Let $(C,d_C)$ and $(D, d_D)$ be two chain complexes of $R$-modules, where $d_C$ and $d_D$ are differentials of degree $+1$. By definition, each $C_i$ and $D_j$ are $R$-modules. We want to "compose" the above complexes in a tensorial way; the definition you propose has 2 main effects:

1. each $(C\otimes_R D)_n$ is again an $R$-module.
2. the induced differential (which is probably the missing part in the OP) $$d_{C\otimes_R D}:=d_C\otimes_R 1_D + 1_C\otimes_R d_D,$$

is compatible with the (co)homological grading. In fact, for all $c\in C_i$ and $g\in D_j$, s.t. $i+j = n$, i.e. $c\otimes_R g\in (C\otimes_R D)_{n}$ then

$$d_{C\otimes_R D}(c\otimes_R g)= d_C c\otimes_R g + (-1)^i c \otimes_R d_Dg\in (C\otimes_R D)_{n+1}, $$

as $d_C c\in C_{i+1}$ and $d_D g\in D_{j+1}$. We used the Koszul sign rule.

For topological / geometric insights I refer to the text "Rational Homotopy Theory" by Felix, Halperin and Thomas.
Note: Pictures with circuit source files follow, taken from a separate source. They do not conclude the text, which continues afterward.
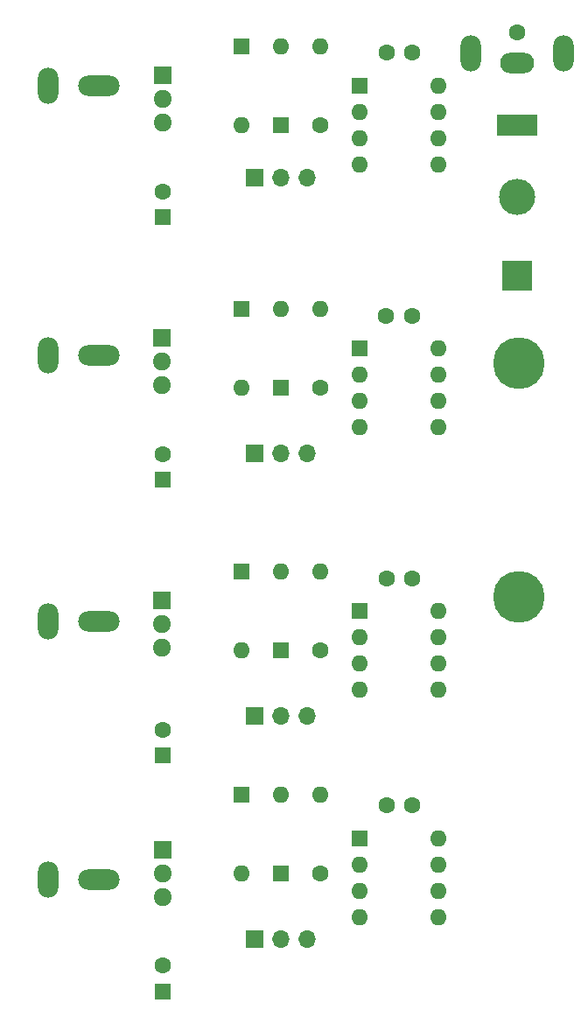
<source format=gbr>
%TF.GenerationSoftware,KiCad,Pcbnew,7.0.7*%
%TF.CreationDate,2024-08-23T02:48:45-05:00*%
%TF.ProjectId,telescope_dew_heater,74656c65-7363-46f7-9065-5f6465775f68,rev?*%
%TF.SameCoordinates,Original*%
%TF.FileFunction,Soldermask,Top*%
%TF.FilePolarity,Negative*%
%FSLAX46Y46*%
G04 Gerber Fmt 4.6, Leading zero omitted, Abs format (unit mm)*
G04 Created by KiCad (PCBNEW 7.0.7) date 2024-08-23 02:48:45*
%MOMM*%
%LPD*%
G01*
G04 APERTURE LIST*
%ADD10C,0.010000*%
%ADD11O,4.000000X2.000000*%
%ADD12O,2.000000X3.500000*%
%ADD13R,3.000000X3.000000*%
%ADD14O,3.500000X3.500000*%
%ADD15O,1.600000X1.600000*%
%ADD16R,1.600000X1.600000*%
%ADD17C,1.600000*%
%ADD18R,1.800000X1.717500*%
%ADD19O,1.800000X1.717500*%
%ADD20O,1.700000X1.700000*%
%ADD21R,1.700000X1.700000*%
%ADD22R,4.000000X2.000000*%
%ADD23O,3.300000X2.000000*%
%ADD24C,5.000000*%
G04 APERTURE END LIST*
D10*
%TO.C,J1*%
X56725000Y-47455000D03*
X56725000Y-38905000D03*
D11*
X64925000Y-43180000D03*
D12*
X60000000Y-43180000D03*
%TD*%
D10*
%TO.C,J2*%
X56725000Y-73550000D03*
X56725000Y-65000000D03*
D11*
X64925000Y-69275000D03*
D12*
X60000000Y-69275000D03*
%TD*%
D10*
%TO.C,J4*%
X56725000Y-124275000D03*
X56725000Y-115725000D03*
D11*
X64925000Y-120000000D03*
D12*
X60000000Y-120000000D03*
%TD*%
D10*
%TO.C,J3*%
X56725000Y-99275000D03*
X56725000Y-90725000D03*
D11*
X64925000Y-95000000D03*
D12*
X60000000Y-95000000D03*
%TD*%
D13*
%TO.C,SW1*%
X105410000Y-61545000D03*
D14*
X105410000Y-53925000D03*
%TD*%
D15*
%TO.C,U3*%
X97810000Y-93980000D03*
X97810000Y-96520000D03*
X97810000Y-99060000D03*
X97810000Y-101600000D03*
X90190000Y-101600000D03*
X90190000Y-99060000D03*
X90190000Y-96520000D03*
D16*
X90190000Y-93980000D03*
%TD*%
D17*
%TO.C,C5*%
X92770000Y-90805000D03*
X95270000Y-90805000D03*
%TD*%
%TO.C,R4*%
X86360000Y-119380000D03*
D15*
X86360000Y-111760000D03*
%TD*%
%TO.C,R3*%
X86370000Y-90160000D03*
D17*
X86370000Y-97780000D03*
%TD*%
D18*
%TO.C,Q4*%
X71120000Y-117090000D03*
D19*
X71120000Y-119380000D03*
X71120000Y-121670000D03*
%TD*%
D18*
%TO.C,Q3*%
X71000000Y-92960000D03*
D19*
X71000000Y-95250000D03*
X71000000Y-97540000D03*
%TD*%
D20*
%TO.C,RV3*%
X85100000Y-104130000D03*
X82560000Y-104130000D03*
D21*
X80020000Y-104130000D03*
%TD*%
%TO.C,RV4*%
X80010000Y-125730000D03*
D20*
X82550000Y-125730000D03*
X85090000Y-125730000D03*
%TD*%
D16*
%TO.C,U4*%
X90180000Y-115961000D03*
D15*
X90180000Y-118501000D03*
X90180000Y-121041000D03*
X90180000Y-123581000D03*
X97800000Y-123581000D03*
X97800000Y-121041000D03*
X97800000Y-118501000D03*
X97800000Y-115961000D03*
%TD*%
D16*
%TO.C,D8*%
X78740000Y-111760000D03*
D15*
X78740000Y-119380000D03*
%TD*%
D17*
%TO.C,C6*%
X92750000Y-112776000D03*
X95250000Y-112776000D03*
%TD*%
D16*
%TO.C,C7*%
X71120000Y-107950000D03*
D17*
X71120000Y-105450000D03*
%TD*%
D16*
%TO.C,C8*%
X71120000Y-130770000D03*
D17*
X71120000Y-128270000D03*
%TD*%
D15*
%TO.C,D5*%
X82560000Y-90160000D03*
D16*
X82560000Y-97780000D03*
%TD*%
D15*
%TO.C,D6*%
X78750000Y-97780000D03*
D16*
X78750000Y-90160000D03*
%TD*%
%TO.C,D7*%
X82550000Y-119380000D03*
D15*
X82550000Y-111760000D03*
%TD*%
D17*
%TO.C,J5*%
X105410000Y-38000000D03*
D22*
X105410000Y-47000000D03*
D23*
X105410000Y-41000000D03*
D12*
X109910000Y-40000000D03*
X100910000Y-40000000D03*
%TD*%
D21*
%TO.C,RV2*%
X80010000Y-78740000D03*
D20*
X82550000Y-78740000D03*
X85090000Y-78740000D03*
%TD*%
D16*
%TO.C,U2*%
X90180000Y-68590000D03*
D15*
X90180000Y-71130000D03*
X90180000Y-73670000D03*
X90180000Y-76210000D03*
X97800000Y-76210000D03*
X97800000Y-73670000D03*
X97800000Y-71130000D03*
X97800000Y-68590000D03*
%TD*%
D18*
%TO.C,Q2*%
X71000000Y-67560000D03*
D19*
X71000000Y-69850000D03*
X71000000Y-72140000D03*
%TD*%
D17*
%TO.C,R2*%
X86360000Y-72390000D03*
D15*
X86360000Y-64770000D03*
%TD*%
D16*
%TO.C,D4*%
X78740000Y-64770000D03*
D15*
X78740000Y-72390000D03*
%TD*%
D24*
%TO.C,F1*%
X105533321Y-69980000D03*
X105533321Y-92580000D03*
%TD*%
D16*
%TO.C,D3*%
X82550000Y-72390000D03*
D15*
X82550000Y-64770000D03*
%TD*%
D16*
%TO.C,C4*%
X71120000Y-81280000D03*
D17*
X71120000Y-78780000D03*
%TD*%
%TO.C,C2*%
X95210000Y-65415000D03*
X92710000Y-65415000D03*
%TD*%
D16*
%TO.C,U1*%
X90180000Y-43190000D03*
D15*
X90180000Y-45730000D03*
X90180000Y-48270000D03*
X90180000Y-50810000D03*
X97800000Y-50810000D03*
X97800000Y-48270000D03*
X97800000Y-45730000D03*
X97800000Y-43190000D03*
%TD*%
D21*
%TO.C,RV1*%
X80010000Y-52070000D03*
D20*
X82550000Y-52070000D03*
X85090000Y-52070000D03*
%TD*%
D17*
%TO.C,R1*%
X86360000Y-46990000D03*
D15*
X86360000Y-39370000D03*
%TD*%
D18*
%TO.C,Q1*%
X71120000Y-42160000D03*
D19*
X71120000Y-44450000D03*
X71120000Y-46740000D03*
%TD*%
D16*
%TO.C,D2*%
X78740000Y-39370000D03*
D15*
X78740000Y-46990000D03*
%TD*%
D16*
%TO.C,D1*%
X82550000Y-46990000D03*
D15*
X82550000Y-39370000D03*
%TD*%
D17*
%TO.C,C3*%
X71120000Y-53380000D03*
D16*
X71120000Y-55880000D03*
%TD*%
D17*
%TO.C,C1*%
X92760000Y-39990000D03*
X95260000Y-39990000D03*
%TD*%
M02*

</source>
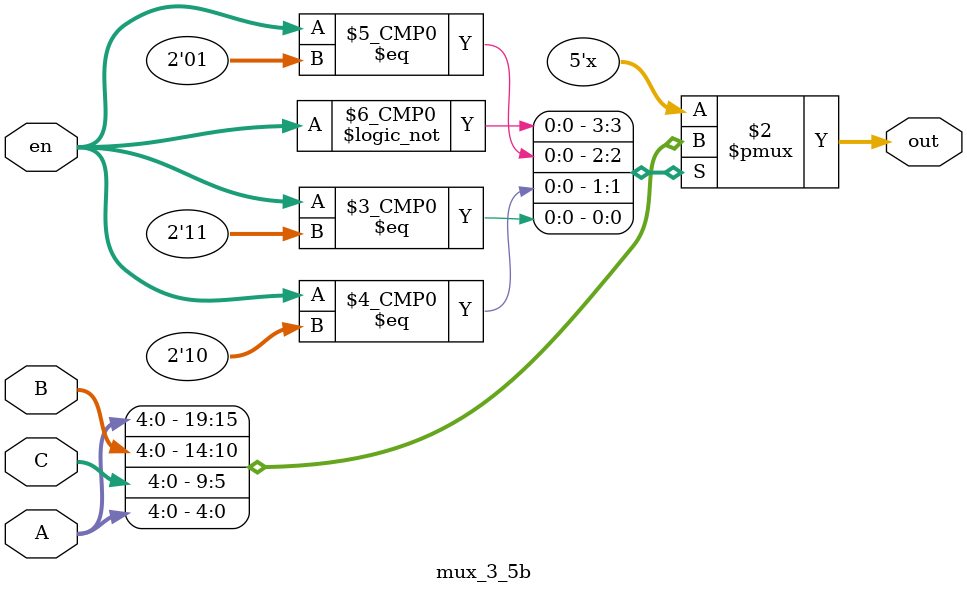
<source format=v>
`timescale 1ns / 1ps
module mux_3_5b(  
	input [1:0] en,
	input [4:0] A,B,C,
	output reg[4:0] out
);
	always@(*)
	begin
		case(en[1:0])
			2'b00:out<=A;
			2'b01:out<=B;
			2'b10:out<=C;
			2'b11:out<=A;
		endcase
	end
endmodule


</source>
For formal definitions and applications in homological algebra the book by Gelfand and Manin is recommended, instead.

Answer 2

$\{Ci\otimes Dj\}$ is nice double complex，with left hand side is $n$-th object in total complex of the double complex. you can refer to balancing ext and tor in Weibel's book. it has a nice application to prove two left derived functor of $A\otimes B$ gives same functor.

Answer 3

Ok I have never seen definition of tensor product of chain complexes before but it seams to me quite sensible. I did a very crude drawing which might give you some motivation behind the definition (If I got it right :D)
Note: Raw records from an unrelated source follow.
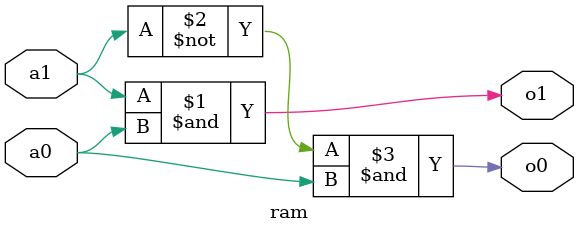
<source format=v>
module ram(a1, a0, o1, o0);

input a1;
input a0;
output o1;
output o0;
wire [2:0] w;

//−−−−−−----−-−−−−−−Instructions---−−−−−−−−−−−−−−−--−−−
/*
Instructions:
INC: 00
JNO: 01
HLT: 10
in1: INC
in2: JNO
in3: 00
in4: HLT
*/

// o1
and a1(o1, a1, a0);

//o0
and a2(o0, ~a1, a0);

endmodule
</source>
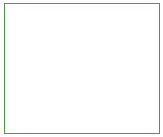
<source format=gbr>
%TF.GenerationSoftware,KiCad,Pcbnew,8.0.3*%
%TF.CreationDate,2024-06-30T23:15:20-04:00*%
%TF.ProjectId,Kulp_EEPROM,4b756c70-5f45-4455-9052-4f4d2e6b6963,rev?*%
%TF.SameCoordinates,Original*%
%TF.FileFunction,Profile,NP*%
%FSLAX46Y46*%
G04 Gerber Fmt 4.6, Leading zero omitted, Abs format (unit mm)*
G04 Created by KiCad (PCBNEW 8.0.3) date 2024-06-30 23:15:20*
%MOMM*%
%LPD*%
G01*
G04 APERTURE LIST*
%TA.AperFunction,Profile*%
%ADD10C,0.050000*%
%TD*%
G04 APERTURE END LIST*
D10*
X142000000Y-119800000D02*
X142000000Y-108750000D01*
X128900000Y-119800000D02*
X142000000Y-119800000D01*
X128900000Y-108750000D02*
X128900000Y-119800000D01*
X142000000Y-108750000D02*
X128900000Y-108750000D01*
M02*

</source>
In the picture we have two chain complexes $C_\bullet,D_\bullet$, in fact they are simplicial complexes of dimension $1$. They are both just an edge with two end vertices. Now you would like to somehow combine them and get square and that is the tensor product. Or you could take two circles and get torus or circle and edge and get cylinder.

I did not label every element of $C_\bullet \otimes D_\bullet$ I just labeled vertex $a\otimes d$, edge $e\otimes c$ and face $e\otimes f$.